Hundreds of RBM partners - governments, international organizations, companies, academic and research institutions, foundations, NGOs and individuals - are already gaining ground against malaria. Diverse partner initiatives are guided by a single strategy, outlined in the Global Malaria Action Plan.


Counting malaria out

In 2008 the Roll Back Malaria (RBM) Partnership unveiled the Global Malaria Action Plan (GMAP), which clearly sets out what needs to be done to meet the short, medium and long term goals of malaria control, elimination and eventual eradication.

On World Malaria Day, the Roll Back Malaria (RBM) Partnership will kick-start its "Counting malaria out" campaign. This 2-year campaign will intensify global efforts to reach the first important malaria milestone by 2010 and to strenghen systems in endemic countries for the long haul of sustained malaria control and elimination.

The "Counting Malaria Out" campaign calls on malaria endemic countries, RBM partners and donors to put extra efforts into comprehensively tracking progress along the way to universal coverage by 2010The meaning of universal coverage:
Prevention
100% of the population at risk is provided with locally appropriate preventive interventions. Coverage is defined as follows:
• LLINs: one long lasting insecticidal net for every two people.
• IRS: a household is routinely sprayed with indoor residual spraying.
• IPTp: every pregnant woman living in a high transmission setting receives at least 2 doses of an appropriate antimalarial drug during her pregnancy.
Case management
100% of patients receive locally appropriate case management interventions. Coverage is defined as follows:
• Diagnosis: prompt parasitological diagnosis by microscopy or rapid diagnostic tests (RDTs).
• Treatment: treatment with effective drugs within 24 hours after the first symptoms appear.

Click for source
, near-zero deaths by 2015 and the gradual elimination of malaria.

To be able to successfully combat malaria, countries and their international partners need to strengthen systems for collecting data at district, national, regional and global levels. Reliable data-collection, sound data analysis and effective data communication enable an informed and efficient response to malaria and are critical to the long-term success of the global malaria control effort.

We need to monitor challenges that may impede the implementation of the GMAP. We need to keep track of the new initiatives and solutions that are being put in place. We need to be able to tell where exactly we are at in the areas of development, production and delivery of nets and treatments, building malaria control capacity, committing funds and resources for scale-up of interventions, monitoring malaria cases, or informing, educating and mobilizing communities to act against malaria.

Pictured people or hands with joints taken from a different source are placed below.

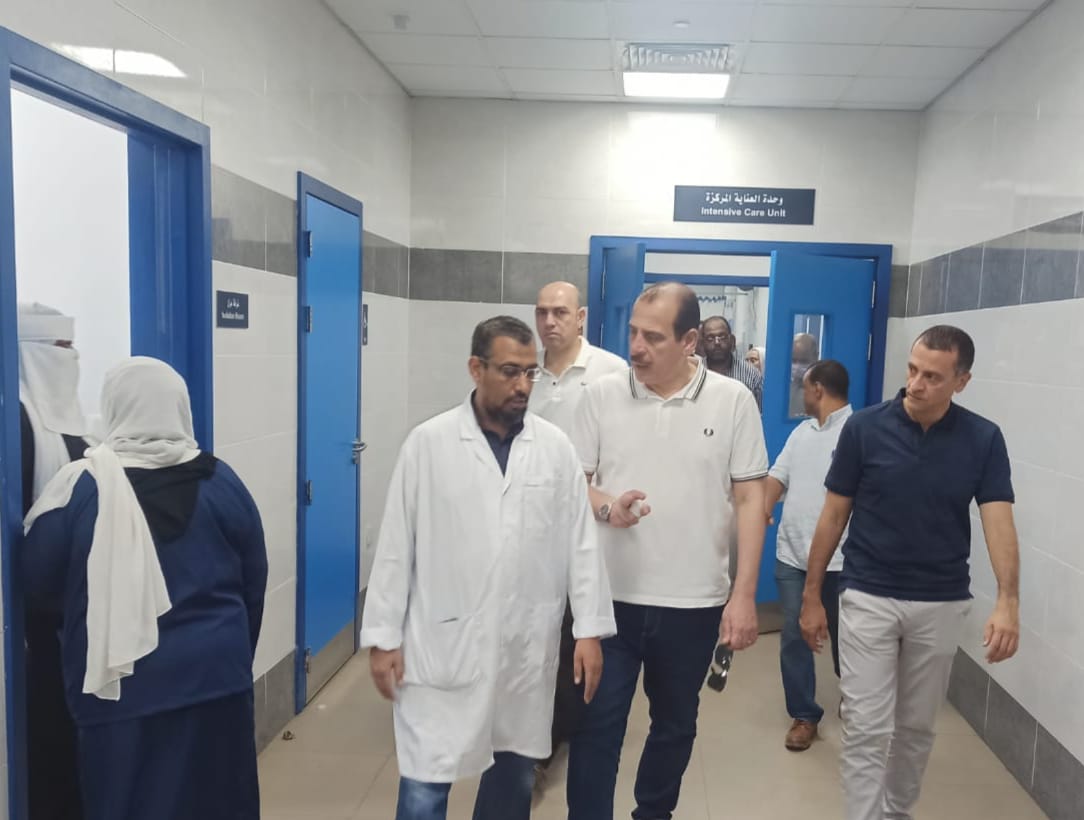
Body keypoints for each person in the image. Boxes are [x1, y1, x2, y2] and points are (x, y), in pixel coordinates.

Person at [360, 315, 615, 820]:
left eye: (529, 372)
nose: (523, 385)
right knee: (426, 781)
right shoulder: (428, 444)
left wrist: (588, 629)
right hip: (441, 642)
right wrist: (383, 637)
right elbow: (395, 545)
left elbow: (581, 544)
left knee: (514, 773)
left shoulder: (554, 449)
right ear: (476, 369)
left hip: (524, 645)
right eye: (509, 371)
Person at [22, 357, 268, 820]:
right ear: (179, 407)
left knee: (129, 802)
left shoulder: (81, 489)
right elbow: (253, 585)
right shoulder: (223, 481)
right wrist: (229, 653)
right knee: (219, 799)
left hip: (124, 692)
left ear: (113, 407)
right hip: (217, 679)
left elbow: (36, 585)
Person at [799, 326, 1020, 820]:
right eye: (913, 369)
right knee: (866, 726)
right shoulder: (865, 429)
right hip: (868, 592)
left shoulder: (983, 438)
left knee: (917, 728)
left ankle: (897, 812)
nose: (916, 384)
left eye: (933, 377)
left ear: (961, 381)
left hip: (941, 599)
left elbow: (998, 519)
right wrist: (812, 595)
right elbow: (833, 516)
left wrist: (1008, 601)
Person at [567, 283, 768, 820]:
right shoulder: (601, 395)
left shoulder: (732, 401)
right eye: (633, 332)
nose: (636, 347)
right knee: (595, 727)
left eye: (653, 337)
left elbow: (751, 499)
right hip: (609, 601)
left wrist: (743, 595)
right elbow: (574, 485)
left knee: (675, 724)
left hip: (693, 602)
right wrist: (607, 507)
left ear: (689, 341)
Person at [529, 280, 626, 785]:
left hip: (589, 526)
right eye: (542, 312)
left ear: (581, 316)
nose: (550, 321)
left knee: (576, 632)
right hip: (529, 529)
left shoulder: (611, 371)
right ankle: (536, 735)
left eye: (560, 312)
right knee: (535, 633)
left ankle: (556, 735)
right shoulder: (526, 373)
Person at [18, 302, 89, 820]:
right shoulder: (18, 423)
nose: (71, 358)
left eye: (72, 347)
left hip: (75, 612)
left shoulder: (75, 427)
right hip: (34, 618)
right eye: (58, 349)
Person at [764, 359, 851, 752]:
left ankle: (856, 702)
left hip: (842, 561)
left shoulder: (857, 432)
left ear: (817, 389)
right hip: (792, 554)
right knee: (794, 635)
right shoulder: (801, 433)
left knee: (849, 640)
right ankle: (804, 715)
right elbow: (777, 476)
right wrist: (764, 507)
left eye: (805, 387)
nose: (801, 393)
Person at [700, 315, 763, 411]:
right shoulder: (694, 372)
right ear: (702, 344)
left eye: (722, 337)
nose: (717, 342)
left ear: (732, 340)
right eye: (710, 338)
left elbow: (760, 413)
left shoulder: (751, 374)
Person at [789, 332, 819, 417]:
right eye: (794, 361)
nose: (797, 367)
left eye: (804, 361)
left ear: (816, 357)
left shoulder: (822, 389)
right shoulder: (783, 387)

Help count the strides we collectively make towards eliminating malaria. Make the lives of every man, woman and child count.

Key Figures

© B Gillespie/Voices

What we need

The following interventions need to be delivered worldwide by 2010:

  • More than 700 million insecticide-treated bednets – half of those in Africa
  • More than 200 million of doses of effective treatment
  • Indoor spraying for around 200 million homes annually
  • Approximately 1.5 billion diagnostic tests annually

What it will cost

  • In 2009, roughly $5.3 billion will be needed for malaria control worldwide
  • In 2010, $6.2 billion will be needed
  • From 2011 to 2020, roughly $5 billion per year will be need to sustain the gains of control measures.
  • In addition, about $1 billion per year will be needed for research and development of new prevention and treatment tools

What will be the impact

A dramatically expanded access to core anti-malaria interventions (protective nets, spraying, diagnostics and effective drugs) will result in a sharp decline of malaria cases and deaths. However, these measures will not eliminate the mosquito vector, the parasite or the favorable environmental conditions for transmission in many countries and regions. In some countries with naturally high transmission rates, control measures may need to be maintained for 15- 20 years or longer until new tools enabling elimination are developed or new research indicates that control measures can be safely reduced without risk of resurgence.